The sript produces a tidy data set "averages.txt" from sensor measurements collected from the accelerometers from the Samsung Galaxy S smartphone. A full description is available at the site where the data was obtained: http://archive.ics.uci.edu/ml/datasets/Human+Activity+Recognition+Using+Smartphones
The data source (including its own README):
https://d396qusza40orc.cloudfront.net/getdata%2Fprojectfiles%2FUCI%20HAR%20Dataset.zip
Specifically, the resulting "averages.txt" includes the averages of the mean and standard deviation variables of each of the sensor measurements per each of the activities (such as walking, standing, sitting) and for each of the subjects.
The necessary source files (to be copied to the working directory from the above URL):
- "activity_labels.txt"
- "features.txt"
- "subject_test.txt"
- "subject_train.txt"
- "X_test.txt"
- "X_train.txt"
- "y_test.txt"
- "y_train.txt"
The necessary libraries:
- dplyr
- the basic R packages
- Merges the training and the test sets to create one data set.
- Extracts only the measurements on the mean and standard deviation for each measurement. See Note [1] below.
- Uses descriptive activity names to name the activities in the data set. See Note [2] below.
- Appropriately labels the data set with descriptive variable names. See Note [3] below.
- From the data set in step 4, creates a second, independent tidy data set "averages.txt" with the average of each variable for each activity and each subject.
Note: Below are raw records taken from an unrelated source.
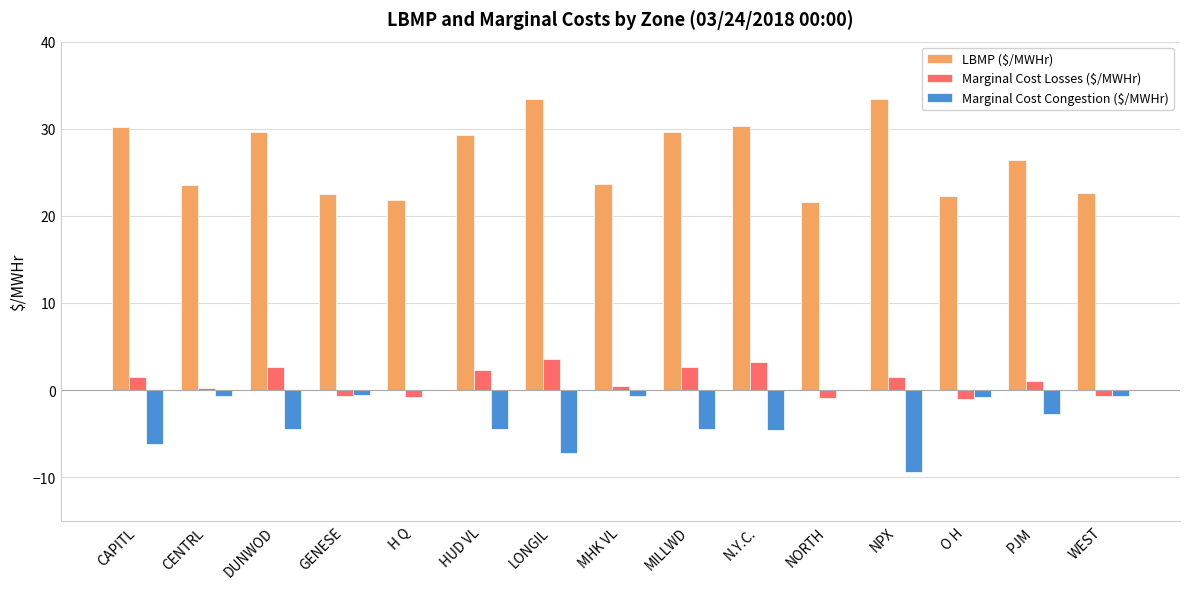

At which label is LBMP ($/MWHr) closest to 27?

PJM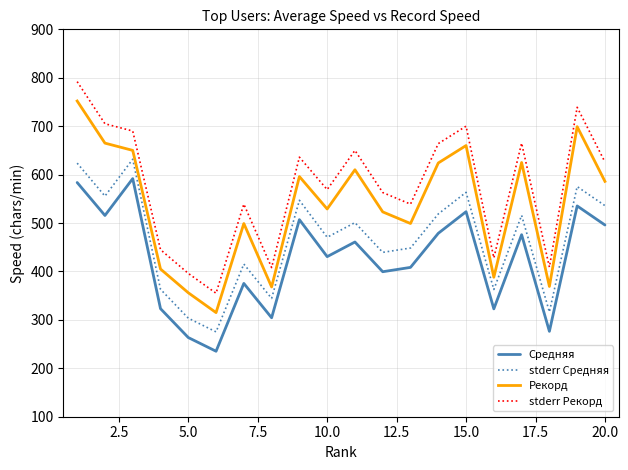

Rank the series by their average value, from highest to lowest.

stderr Рекорд, Рекорд, stderr Средняя, Средняя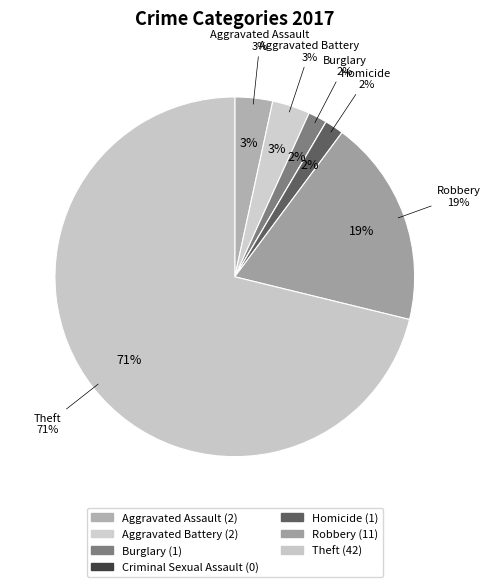

Between Aggravated Battery and Aggravated Assault, which is larger?

Aggravated Battery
This section credit to Instructions at https://class.coursera.org/getdata-014/human_grading/view/courses/973501/assessments/3/submissions
[1] The present code forming the variables 'meanTable' and 'stdTable' seeks to select each column from the combined (train and test) table whose name has a match with substrings "mean" or "std". By reviewing the files features_info.txt and features.txt from the source data package, the user can modify the code in the lines of this R script to select the specific mean and standard deviation (or any other) variable variants of interest for a given purpose.
[2] For the activity names, see the first column "activity" in "averages.txt", read as read.table("averages.txt", header=TRUE), with naming matching with "activity_labels.txt" from the source data package.
[3] Besides the first two columns as explained in note [2] above, the remaining column names in "averages.txt" match corresponding the original variable names per the features_info.txt and features.txt from the source data package -- however, in the "averages.txt" output file, these column values are the averages of these variables for the activity and subject identified by the first two columns for a given row.